#### Passage provided

Arco 2021 VIP Lounge: ‘Salida’


In the history of design, the focus has not fallen on the exteriors, when we talk about the exterior, we always think of gardens, biophilia, and garden chairs that match the painting on the wall. Now that the pandemic has boosted creativity in the redesign of each living space, the designers of the winning work of the 40th edition of Arco Madrid, took the meaning of open and interiors to a new level with their VIP Lounge ‘Salida’.

After a year and a half of its last edition, the Contemporary Art Fair once again brought together galleries, collectors, professionals and the general public in Madrid, in a new edition influenced by the recent pandemic, being an example of the incredible human capacity to adapt to any situation.

 

 

This last year, interior design has experienced revolution after revolution, homes turned into offices and schools, hotels and restaurants reinvented, all transformations that make clear the social nature of human beings and how their ability to adapt has led to the creation of places to maintain an adequate safety distance and create environments in closed spaces that resemble the outdoors.

As if all the experiences lived in the more than 15 months of confinement in a pandemic had been collected and assembled into a puzzle, the VIP Lounge ‘Salida’ was designed under the premise of transforming the rigidity imposed by the safety distance into an idyllic landscape where the furniture blends seamlessly with nature.  This environment is committed to volumetric, clear and powerful furniture, integrating a dreamlike space that reminds of old Nordic fairy tales, it is a space where nature, art and design converge to give life to a new type of place, flooded with well-being and calm, betting on improving the quality of life of its visitors.

########

Activity list:
• A. In one to three sentences, explain what premise the VIP Lounge 'Salida' was designed under, according to the passage on the Arco 2021 VIP Lounge, and what the space aims to do for its visitors.
• B. Carry on the passage about the Arco 2021 VIP Lounge 'Salida' from its last sentence.

#### Raw data

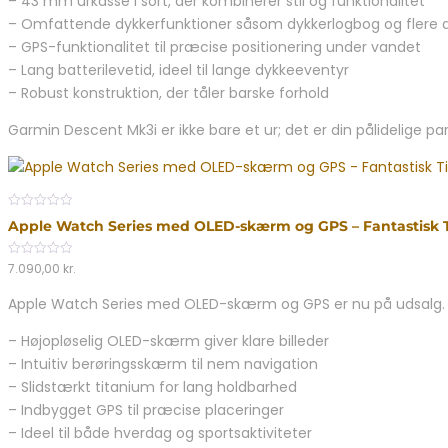
– 43 mm urkasse i sort, der kombinerer stil og funktionalitet
– Omfattende dykkerfunktioner såsom dykkerlogbog og flere dy
– GPS-funktionalitet til præcise positionering under vandet
– Lang batterilevetid, ideel til lange dykkeeventyr
– Robust konstruktion, der tåler barske forhold
Garmin Descent Mk3i er ikke bare et ur; det er din pålidelige p
0
Apple Watch Series med OLED-skærm og GPS – Fantastisk T
out
of
5
0
7.090,00
kr.
out
of
Apple Watch Series med OLED-skærm og GPS er nu på udsalg. D
5
– Højopløselig OLED-skærm giver klare billeder
– Intuitiv berøringsskærm til nem navigation
– Slidstærkt titanium for lang holdbarhed
– Indbygget GPS til præcise placeringer
– Ideel til både hverdag og sportsaktiviteter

########

Answers to the exercise:
• A. 'Salida' was designed to transform the rigidity imposed by the safety distance into an idyllic landscape where the furniture blends seamlessly with nature. Its dreamlike space, where nature, art and design converge, is meant to be flooded with well-being and calm and to improve the quality of life of its visitors.

• B.
 

 

Designed by Studio Animal, a team made by Gonzalo Del Val and Toni Gelabert, three key elements were established to be able to give life to ‘Salida’: security, fair context and ‘exteriorism’, being the objective of its design to transform the rigidity imposed by the safe distance in an idyllic landscape where the furniture blends perfectly with nature.

Composed in its entirety of two opposite but complementary spaces: one main, bathed in a dim reddish light that imitates the sunset, along with 100 birch trees that reproduce the magic of a dream forest, and another that recalls dream nights implementing a variety of blue and mustard tones.

 

 

‘Salida’ is an extraordinary example of how a space can unite exterior and interior in a harmonious and flexible way, and it is also clear proof of the progressive “exit” of the Covid-19 pandemic that the whole world is experiencing.